Before we go into that in detail, it is worth looking at Chen's incredible and improbable flight.
Much has been written about the dramatic details, including how Chen climbed over a wall, crossed ditches and a river before reaching his supporters. He reportedly fell 'at least 200 times' during the escape.
But Chen's escape could not have been possible without the elaborate planning and logistical support of a small group of activists. The timing of the escape was also perfect, as it occurred just days before Clinton and Geithner's arrival in Beijing for key bilateral talks.
Many people have drawn parallels with the visit by former Chongqing police chief Wang Lijun to the US consulate in Chengdu in February, just days before a visit to Washington by Vice-President Xi Jinping.
It will also surely enhance the Chinese leaders' fears of deeper involvement by 'Western hostile forces' in the mainland's rights movement.

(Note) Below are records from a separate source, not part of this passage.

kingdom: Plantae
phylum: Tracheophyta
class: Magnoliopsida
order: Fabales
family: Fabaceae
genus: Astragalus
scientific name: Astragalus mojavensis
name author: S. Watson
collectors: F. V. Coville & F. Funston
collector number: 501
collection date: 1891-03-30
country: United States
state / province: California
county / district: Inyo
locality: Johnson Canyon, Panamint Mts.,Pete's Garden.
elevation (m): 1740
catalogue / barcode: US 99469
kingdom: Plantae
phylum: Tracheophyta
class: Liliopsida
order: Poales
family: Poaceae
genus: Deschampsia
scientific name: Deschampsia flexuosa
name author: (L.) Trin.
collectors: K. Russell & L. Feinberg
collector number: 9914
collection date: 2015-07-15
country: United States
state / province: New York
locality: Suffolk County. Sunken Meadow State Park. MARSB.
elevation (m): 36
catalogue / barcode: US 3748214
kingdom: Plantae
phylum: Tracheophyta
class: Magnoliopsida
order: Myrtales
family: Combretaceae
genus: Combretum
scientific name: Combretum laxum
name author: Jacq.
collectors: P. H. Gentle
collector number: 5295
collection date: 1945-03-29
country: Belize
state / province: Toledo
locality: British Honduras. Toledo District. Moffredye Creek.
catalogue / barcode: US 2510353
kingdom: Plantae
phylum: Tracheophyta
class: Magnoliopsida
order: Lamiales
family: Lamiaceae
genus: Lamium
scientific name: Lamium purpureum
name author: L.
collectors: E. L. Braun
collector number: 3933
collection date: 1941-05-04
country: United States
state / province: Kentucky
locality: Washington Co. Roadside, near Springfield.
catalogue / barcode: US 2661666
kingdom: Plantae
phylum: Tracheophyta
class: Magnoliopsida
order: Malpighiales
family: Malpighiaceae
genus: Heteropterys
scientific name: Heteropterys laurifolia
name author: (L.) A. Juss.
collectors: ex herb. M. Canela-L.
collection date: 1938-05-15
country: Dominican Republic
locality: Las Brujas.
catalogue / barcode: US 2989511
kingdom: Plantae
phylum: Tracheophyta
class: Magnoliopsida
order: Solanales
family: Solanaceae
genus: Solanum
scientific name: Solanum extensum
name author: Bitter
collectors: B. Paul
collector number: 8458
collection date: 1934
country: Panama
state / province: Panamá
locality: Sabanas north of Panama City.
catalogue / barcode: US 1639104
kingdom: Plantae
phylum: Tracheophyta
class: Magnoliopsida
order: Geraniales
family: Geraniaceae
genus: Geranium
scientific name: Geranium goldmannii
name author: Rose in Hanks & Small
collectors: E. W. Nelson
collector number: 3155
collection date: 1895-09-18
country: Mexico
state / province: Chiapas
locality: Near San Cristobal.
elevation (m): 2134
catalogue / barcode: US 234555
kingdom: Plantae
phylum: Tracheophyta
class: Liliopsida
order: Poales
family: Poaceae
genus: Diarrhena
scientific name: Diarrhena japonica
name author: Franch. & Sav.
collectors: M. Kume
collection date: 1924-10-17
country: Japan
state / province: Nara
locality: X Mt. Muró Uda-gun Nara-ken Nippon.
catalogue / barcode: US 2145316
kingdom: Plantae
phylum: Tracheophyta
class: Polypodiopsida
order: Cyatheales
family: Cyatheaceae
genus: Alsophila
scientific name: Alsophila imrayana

Bob Fu, president of the US-based human rights group ChinaAid, said his group helped with Chen's escape and briefed the US government and diplomats on the process. Now Chen is widely believed to be sheltering at the US embassy in Beijing. Anyone who has been there knows that it is not easy to get inside, even with an appointment. Any visitor must go through several layers of guards - including the armed Chinese police at the gate, the mainland security guards and the US marines on the other side.
In contrast to the elaborate planning of Chen's escape, the ineffectiveness and incompetence of the mainland's security apparatus, often described as the world's biggest or most omnipresent, are almost laughable. The fact that Chen could evade hundreds of people guarding him in Shandong and meet Hu Jia, another dissident who is supposedly under close daily surveillance, before reaching the protection of US diplomats, is truly telling.
While the Chinese leaders reflect on the latest developments, the first question they should ask themselves is how this could have happened in the first place. Chen, a self-taught lawyer, merely did the right thing by exposing how officials in Linyi, a city in Shandong, broke Chinese laws by forcing thousands of women, many of them in late stages of pregnancy, to have abortions.
In any other country, Chen would have been hailed as a hero, but in Shandong he was treated as a criminal, jailed and constantly harassed after his release.
Even sadder, the central government seems powerless to stop local officials from committing such sins. This may be very hard for outsiders to believe, but the leaders in Beijing have far less influence than expected in important regional decisions, whether they be economic or social. The latest example is Bo's case. Bo ruled Chongqing as an overlord for five years, and leaders in Beijing seemed clueless until recently about how to deal with him.
Another example is the case of Gao Yaojie , a brave doctor who exposed how local officials in Henan covered up the true scale of the Aids epidemic. The Henan officials persistently harassed her, even though the central government leaders, including then vice-premier Wu Yi, publicly supported her. Gao was eventually forced to leave China and now lives in New York.
It is time for mainland leaders to assert their authority by meeting Chen's demands and launching an investigation into those officials in Shandong.